How can I help you remember? This is one of my favorite stories that I tell. I already told a story about my kids. You’ll have to forgive me, I tell a lot of stories about my kids. But they are awesome kids. My boys love Tuesday nights. As a father of four boys, there is a lot of testosterone that flies around our house. On Tuesday nights my wife, the queen bee, we let her take Tuesday night and that is lady’s night. Tuesday night in our house is daddy night. And on daddy night you do two things: You make a pizza and you take your shirt off and fight. We have an amazing, amazing time. Making pizza, taking our shirts off, and wrestling on the living room floor. The pizza part is fun because the boys always say to me, “Daddy, you ready to make pizza? Let’s make pizza. We’re gonna make pizza.” We get the stuff out, the salsa slime, the cheese is going everywhere. The boys are helping. I’m going to let you in on a little secret that I would never tell them. I don’t really need them to help me make pizza. I make pizza great by myself. But when the boys ask to help me make pizza, I say yes to them, not because I need their help to make pizza; but I’m dignifying them by inviting them into my work.
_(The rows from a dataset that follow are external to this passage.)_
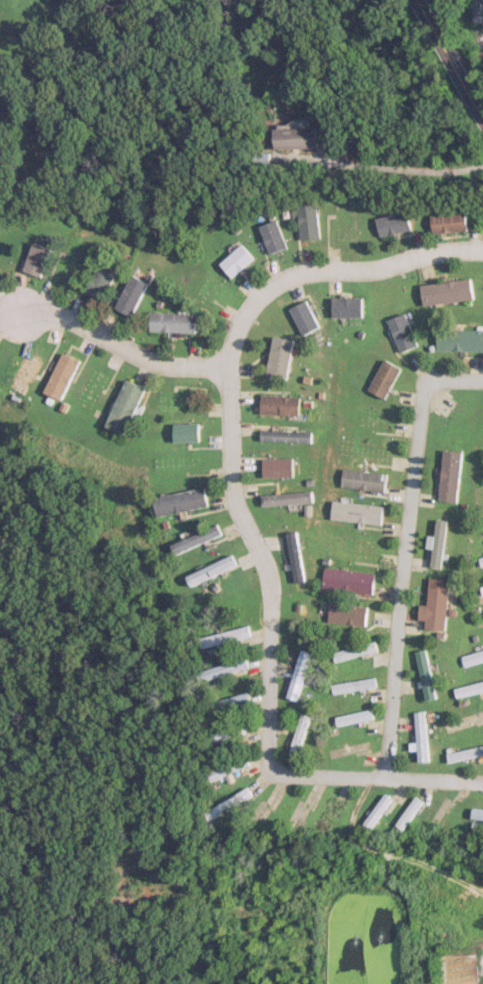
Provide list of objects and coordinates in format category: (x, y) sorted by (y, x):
building: (476, 10)
road: (455, 54)
building: (293, 137)
building: (258, 159)
road: (402, 168)
building: (306, 221)
building: (448, 222)
building: (392, 223)
building: (271, 236)
building: (33, 258)
building: (234, 260)
road: (328, 268)
building: (97, 280)
building: (444, 291)
building: (127, 294)
building: (344, 307)
building: (302, 317)
building: (169, 321)
building: (399, 332)
building: (458, 340)
road: (120, 348)
building: (23, 373)
building: (59, 374)
building: (381, 379)
building: (276, 404)
building: (122, 405)
building: (183, 431)
building: (282, 435)
building: (274, 467)
building: (446, 475)
building: (360, 480)
road: (234, 483)
building: (284, 498)
building: (178, 501)
building: (353, 512)
building: (481, 527)
building: (193, 539)
road: (403, 548)
building: (292, 556)
building: (479, 560)
building: (209, 570)
building: (344, 580)
building: (480, 589)
building: (431, 604)
building: (343, 613)
building: (222, 636)
building: (350, 651)
building: (470, 656)
building: (220, 669)
building: (294, 674)
building: (421, 674)
road: (266, 685)
building: (349, 685)
building: (466, 688)
building: (224, 703)
building: (349, 717)
building: (223, 733)
building: (294, 736)
building: (417, 736)
building: (462, 753)
building: (223, 768)
road: (378, 775)
building: (223, 804)
building: (373, 811)
building: (405, 812)
building: (475, 813)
I could do it by myself; but I want them to know that as I invite them into my work, I want them close to me, not because I need them, but because I love them.

 

As a worship leader, when you are called to lead the Lord’s church in worship, I want you to know that you are not called because God needs you to accomplish some task that he can’t do without you. What’s happening to you is, you have been invited in, you are being dignified, not because of your skill, but because of who you already are in Christ. You are being dignified and invited in to his work, not because you are needed, but because you are loved. And when my boys make pizza with me, what they get by being with me is time in my presence; and that is how they learn who they are. That is how they understand who they are at the core: They are my kids and I love them, not because of what they do for me, because of who I say they are.

 

That is the Lord’s message for you today. Worship leader, I pray that it will beat in your heart. Cultivate that identity. Don’t do anything to let go of it. Finally, I pray for you, that you being rooted and established in love may have power together with all of the Lord’s holy people, to grasp how wide and long and high and deep is the love of Christ, and to know this love that surpasses knowledge; that you may be filled to the measure of all the fullness of God. Now to him who is able to do immeasurably more than all we ask or imagine, according to his power at work within us, to him be the glory in the church and in Christ Jesus throughout all generations, forever and ever. Amen.